15- The use of steel objects to remove plastic from a mold or bushing hole is never safe.
The steel will scratch the molds and sprue bushings, requiring costly repairs. In its place, you can use brass tools, wood dowels, plastic putty knives, or plastic putty knives.
16 – You can remove a broken sprue from a sprue bushing by heating and inserting a brass wood screw into it. Once the plastic has hardened, you can remove it.
Pull out the sprue stuck in the bushing by clamping the screw head with brass pliers. Simply unscrew the screw from the plastic to reuse it in the future.
17 – Heat a copper or brass hacksaw blade to remove stuck plastic from deep wall sections of a mold. Avoid using steel blades on metal molds, since they will scratch the surface.

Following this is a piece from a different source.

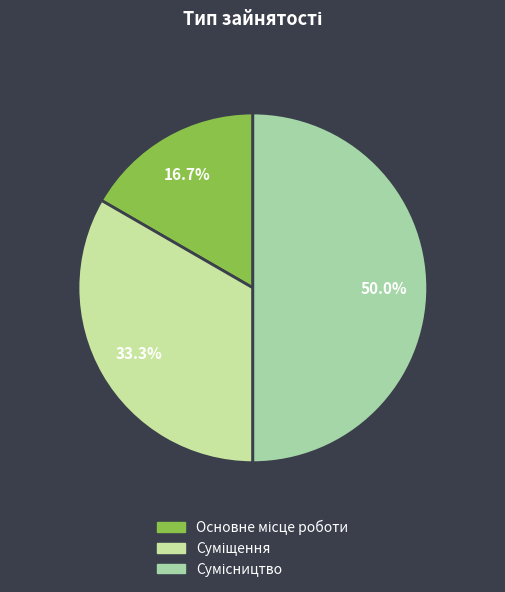

Count the number of slices in the pie.

3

18 – When the injection gate is placed properly, the molten plastic should be directed into the cavity at its thickest point. If this is the case, the material will become forced into the cavity and squeezed as it moves through the thinner part of the cavity. This is a result of resistance building up, and as a result, pressure builds up in such a way that it assists with the completion of the filling process.

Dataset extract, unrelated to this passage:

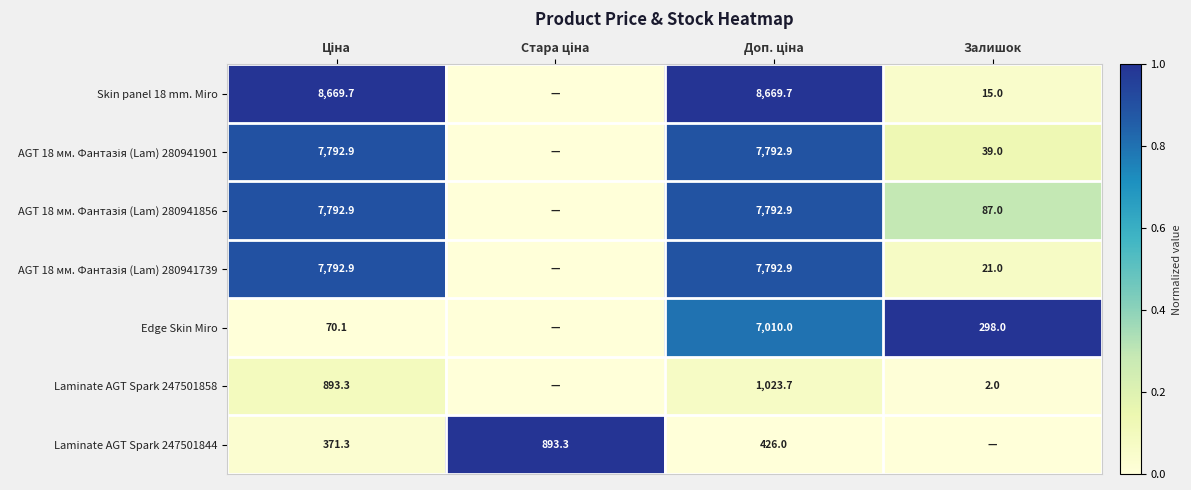

The value of Edge Skin Miro at Залишок is 105.1. True or false?

False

The only way to develop injection pressure is for the melt to encounter some form of resistance, as this is the only way to achieve it. Despite the fact that this may happen to some extent as the material passes through the heated barrel and is deposited in the mold, it is only during the filling process that the resulting high packing pressure is produced.
19 – Quite a few thousand dollars can go a long way when it comes to the price of molds; however, large, sophisticated molds can easily cost hundreds of thousands (even millions) of dollars.
The customer usually bears the cost of this investment, but the molder has the responsibility of maintaining the mold while it remains in their possession. Mold maintenance costs usually range between 5% and 7% of the initial cost of the mold over the course of one year.
As a moldmaker, it is the mold maker’s responsibility to ensure the quality of the products in the mold, whereas the mold designer is responsible for the design and the performance of the mold.
20 – If there is a production run that ends in a “last shot”, it is a good idea to collect that shot and store it with the mold in storage. The final shot should contain all the elements that were produced in the process, including the parts, runner, flash, and anything else produced.
It provides a visual representation of the steps that were involved in producing the parts for the mold maintenance area. In order to determine whether or not the part is in good shape, the condition of the cavity surface, or the position of the ejector pin, a repair person must inspect the part.
The last shot should be accompanied by a written statement of the problems as seen by the molding room personnel.
21- In order to minimize the possibility of damaging rust forming within the mold as soon as it is extracted from the molding machine, it should be thoroughly cleaned, inspected, and coated with a rust preventative material (primarily on the inside but lightly on the outside) to keep it protected from rust forming.
In order to store a coating for a long period of time (more than 30 days), it is recommended that it be extra heavy. The water lines must be cleaned and coated as well. We recommend rinsing waterlines with an acidic solution to prevent deposits from forming again.